Re: World Cup Simulation Results This sounds eerily like Boyd Nation's ISR. I had suggested, in another thread awhile back, that someone devise a system similar to it in order to give us more accurate world rankings. Since compensatory mechanisms for regional bias are built into it, it seemed ideal. Since you obviously are the expert and not me, and assuming you know anything about the ISR, is this a similar predictor? ~Justin
Re: World Cup Simulation Results Interesting results. France and Spain especially seem to be more highly rated by your system than I've seen elsewhere, but baseball analyst Bill James once said that any good new analytical framework should give you 80% expected results and 20% surprising results.
Re: World Cup Simulation Results I think your system is intriguing and interesting; however I have to disagree with your system when France is rated as one of the top 5 teams. Were talking about this same French team that barely qualified, was out of the tournament at one point really late into qualifying, lost to some big time no names...either Isreal or Saudi Arabia one of those two IIRC. France simply is not one of the teams imo that will do some damage in Germany, they qualified by a thread with those so called "young guys"; which led to a bunch of their previous stars coming out of retirement to save face for France.

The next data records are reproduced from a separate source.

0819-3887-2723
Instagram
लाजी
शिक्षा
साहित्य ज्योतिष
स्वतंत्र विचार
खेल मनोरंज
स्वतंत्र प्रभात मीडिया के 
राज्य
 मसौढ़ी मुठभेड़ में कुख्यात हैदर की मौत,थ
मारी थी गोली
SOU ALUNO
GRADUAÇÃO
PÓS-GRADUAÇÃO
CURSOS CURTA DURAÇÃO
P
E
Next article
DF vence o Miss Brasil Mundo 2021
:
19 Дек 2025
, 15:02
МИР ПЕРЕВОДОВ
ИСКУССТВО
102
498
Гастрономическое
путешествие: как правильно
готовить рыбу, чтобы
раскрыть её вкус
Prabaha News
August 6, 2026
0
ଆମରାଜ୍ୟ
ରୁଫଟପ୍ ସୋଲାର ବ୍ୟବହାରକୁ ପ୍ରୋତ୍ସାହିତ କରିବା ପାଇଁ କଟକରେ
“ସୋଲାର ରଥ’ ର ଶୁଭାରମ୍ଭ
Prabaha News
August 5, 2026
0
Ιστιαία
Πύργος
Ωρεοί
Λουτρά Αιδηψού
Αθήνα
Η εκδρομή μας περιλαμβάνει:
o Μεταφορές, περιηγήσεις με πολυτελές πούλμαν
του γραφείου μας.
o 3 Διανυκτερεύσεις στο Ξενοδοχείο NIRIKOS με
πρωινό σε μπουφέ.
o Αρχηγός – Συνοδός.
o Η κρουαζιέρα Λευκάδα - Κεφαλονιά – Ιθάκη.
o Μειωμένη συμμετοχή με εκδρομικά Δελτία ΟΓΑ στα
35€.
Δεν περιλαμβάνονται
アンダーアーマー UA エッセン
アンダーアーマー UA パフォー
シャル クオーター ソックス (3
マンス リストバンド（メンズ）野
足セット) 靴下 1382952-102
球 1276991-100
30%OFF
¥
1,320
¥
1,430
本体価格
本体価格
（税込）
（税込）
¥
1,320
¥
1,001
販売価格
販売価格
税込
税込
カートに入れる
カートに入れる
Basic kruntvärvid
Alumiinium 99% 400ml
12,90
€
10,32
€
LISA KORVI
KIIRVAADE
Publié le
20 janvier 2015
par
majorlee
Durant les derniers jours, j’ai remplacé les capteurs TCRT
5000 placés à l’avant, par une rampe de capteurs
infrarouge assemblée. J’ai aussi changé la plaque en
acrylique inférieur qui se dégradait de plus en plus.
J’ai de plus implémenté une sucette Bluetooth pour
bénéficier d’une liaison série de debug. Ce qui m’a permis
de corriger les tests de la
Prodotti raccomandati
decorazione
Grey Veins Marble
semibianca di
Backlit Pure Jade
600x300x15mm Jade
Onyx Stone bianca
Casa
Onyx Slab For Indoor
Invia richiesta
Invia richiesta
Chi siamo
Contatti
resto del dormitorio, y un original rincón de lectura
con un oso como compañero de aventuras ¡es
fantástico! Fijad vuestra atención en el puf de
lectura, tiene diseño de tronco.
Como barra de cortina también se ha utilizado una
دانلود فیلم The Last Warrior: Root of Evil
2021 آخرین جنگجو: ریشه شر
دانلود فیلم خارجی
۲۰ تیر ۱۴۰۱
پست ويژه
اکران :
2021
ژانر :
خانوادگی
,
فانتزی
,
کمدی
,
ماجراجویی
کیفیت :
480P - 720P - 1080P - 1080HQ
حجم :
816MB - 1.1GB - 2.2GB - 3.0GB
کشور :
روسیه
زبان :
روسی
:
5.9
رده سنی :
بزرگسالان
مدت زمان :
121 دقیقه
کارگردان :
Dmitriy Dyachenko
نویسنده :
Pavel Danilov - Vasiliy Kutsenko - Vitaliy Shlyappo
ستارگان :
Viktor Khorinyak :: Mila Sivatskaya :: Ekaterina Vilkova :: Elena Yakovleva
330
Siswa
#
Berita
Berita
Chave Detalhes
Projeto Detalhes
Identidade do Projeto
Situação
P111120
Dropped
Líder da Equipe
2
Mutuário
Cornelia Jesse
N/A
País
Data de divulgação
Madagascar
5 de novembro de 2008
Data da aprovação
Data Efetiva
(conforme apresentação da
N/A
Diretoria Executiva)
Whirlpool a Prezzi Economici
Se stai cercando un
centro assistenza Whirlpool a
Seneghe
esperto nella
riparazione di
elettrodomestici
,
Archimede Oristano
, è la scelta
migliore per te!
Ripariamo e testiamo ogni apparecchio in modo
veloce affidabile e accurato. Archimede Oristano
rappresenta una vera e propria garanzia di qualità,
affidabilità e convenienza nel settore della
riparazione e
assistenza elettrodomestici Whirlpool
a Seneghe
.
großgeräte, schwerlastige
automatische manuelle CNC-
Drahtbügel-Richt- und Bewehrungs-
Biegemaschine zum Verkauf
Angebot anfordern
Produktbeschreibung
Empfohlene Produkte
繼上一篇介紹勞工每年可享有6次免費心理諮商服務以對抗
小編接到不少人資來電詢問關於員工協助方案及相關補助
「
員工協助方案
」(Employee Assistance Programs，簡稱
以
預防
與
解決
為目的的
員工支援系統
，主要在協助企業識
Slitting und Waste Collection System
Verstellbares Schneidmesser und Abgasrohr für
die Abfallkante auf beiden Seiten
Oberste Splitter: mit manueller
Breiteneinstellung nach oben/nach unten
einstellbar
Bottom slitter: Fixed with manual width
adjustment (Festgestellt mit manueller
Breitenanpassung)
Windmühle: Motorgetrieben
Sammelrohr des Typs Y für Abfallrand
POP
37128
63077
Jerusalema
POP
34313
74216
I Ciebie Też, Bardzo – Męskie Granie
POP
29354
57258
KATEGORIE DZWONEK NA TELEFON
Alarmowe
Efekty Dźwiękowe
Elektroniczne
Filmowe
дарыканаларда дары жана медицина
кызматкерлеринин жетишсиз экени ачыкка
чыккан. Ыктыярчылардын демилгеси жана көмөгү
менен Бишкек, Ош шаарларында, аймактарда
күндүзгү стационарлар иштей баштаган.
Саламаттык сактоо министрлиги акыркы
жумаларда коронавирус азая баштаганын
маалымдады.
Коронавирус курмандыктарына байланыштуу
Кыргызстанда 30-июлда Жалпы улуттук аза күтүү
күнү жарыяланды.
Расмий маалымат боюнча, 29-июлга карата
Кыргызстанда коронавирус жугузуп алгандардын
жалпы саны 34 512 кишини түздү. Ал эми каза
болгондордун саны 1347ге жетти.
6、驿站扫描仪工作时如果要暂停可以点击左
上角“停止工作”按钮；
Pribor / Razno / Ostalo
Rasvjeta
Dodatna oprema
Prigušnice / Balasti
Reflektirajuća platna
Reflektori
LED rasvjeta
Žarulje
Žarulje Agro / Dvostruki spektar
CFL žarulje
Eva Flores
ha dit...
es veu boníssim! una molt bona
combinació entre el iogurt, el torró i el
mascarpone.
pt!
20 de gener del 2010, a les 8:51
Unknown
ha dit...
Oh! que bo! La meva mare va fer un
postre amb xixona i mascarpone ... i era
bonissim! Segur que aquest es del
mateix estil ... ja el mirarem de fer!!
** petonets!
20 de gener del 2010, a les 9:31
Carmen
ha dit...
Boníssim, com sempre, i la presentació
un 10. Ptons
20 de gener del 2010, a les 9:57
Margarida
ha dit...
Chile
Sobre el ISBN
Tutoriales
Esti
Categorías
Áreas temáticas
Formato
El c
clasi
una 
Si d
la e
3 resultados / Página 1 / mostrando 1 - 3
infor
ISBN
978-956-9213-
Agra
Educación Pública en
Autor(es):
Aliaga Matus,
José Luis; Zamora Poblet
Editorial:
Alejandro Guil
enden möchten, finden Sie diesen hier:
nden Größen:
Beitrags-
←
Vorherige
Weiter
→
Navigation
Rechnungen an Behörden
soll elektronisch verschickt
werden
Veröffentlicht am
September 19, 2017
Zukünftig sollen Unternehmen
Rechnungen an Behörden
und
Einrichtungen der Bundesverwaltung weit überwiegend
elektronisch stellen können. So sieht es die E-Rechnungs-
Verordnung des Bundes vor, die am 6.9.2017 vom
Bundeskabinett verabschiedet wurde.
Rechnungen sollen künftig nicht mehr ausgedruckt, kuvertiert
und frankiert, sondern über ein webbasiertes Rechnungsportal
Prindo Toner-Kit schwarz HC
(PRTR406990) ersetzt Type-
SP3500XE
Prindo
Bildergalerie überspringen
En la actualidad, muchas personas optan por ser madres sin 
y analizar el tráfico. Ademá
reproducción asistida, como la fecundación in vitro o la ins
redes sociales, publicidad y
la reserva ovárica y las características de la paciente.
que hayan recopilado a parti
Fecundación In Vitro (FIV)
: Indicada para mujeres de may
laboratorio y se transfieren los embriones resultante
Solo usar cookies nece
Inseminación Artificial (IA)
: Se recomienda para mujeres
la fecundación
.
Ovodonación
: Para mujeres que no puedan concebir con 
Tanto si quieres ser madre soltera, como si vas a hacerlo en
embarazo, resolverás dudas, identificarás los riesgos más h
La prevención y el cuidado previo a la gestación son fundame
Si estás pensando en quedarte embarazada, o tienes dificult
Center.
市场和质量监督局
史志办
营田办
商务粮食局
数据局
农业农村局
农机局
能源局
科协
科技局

Without the guys that are coming out of retirement France would be nothing, so whomever made the comment about France letting their young guys play is wrong, those young guys almost cost them getting into the WC.
Re: World Cup Simulation Results Yes in the sense that it's iterative, no in the way it does the iterations and how it comes up with two ratings (offense and defense) for both teams. Boyd's data is invaluable however and his rankings and mine tend to generate similar results (as they should). Also a player's college performance quality isn't the only factor in determining their future pro success. The way their performance is shaped (the individual component statistics) is a large factor as well, though this is off topic a bit.
Re: World Cup Simulation Results One of the ways the system is intriguing is the way the two rating system works. A team with a relatively low offense and a strong defense will tend to be shaped in such a way that they wind up with a lot of draws, but have the ability to beat anybody if they can score a goal. France might not be as good a team against Switzerland as an Argentina, but I think they are a better team than Argentina against a Brazil. Scoring on france in meaningful matches can be very very hard. France's qualifying group is a good example. Their goal differential of 14 to 2 was outstanding, the problem was the 14 goals in 10 matches was low and led to a whole bunch of draws (three 0-0 results and two 1-1 results).
Re: World Cup Simulation Results Nice work. Would it be easy to run simulations that assign teams to completely random groups? If so, this might be an interesting way to see the effect of seeding and the draw.
Re: World Cup Simulation Results so you're saying that 80% of the time the system should work everytime.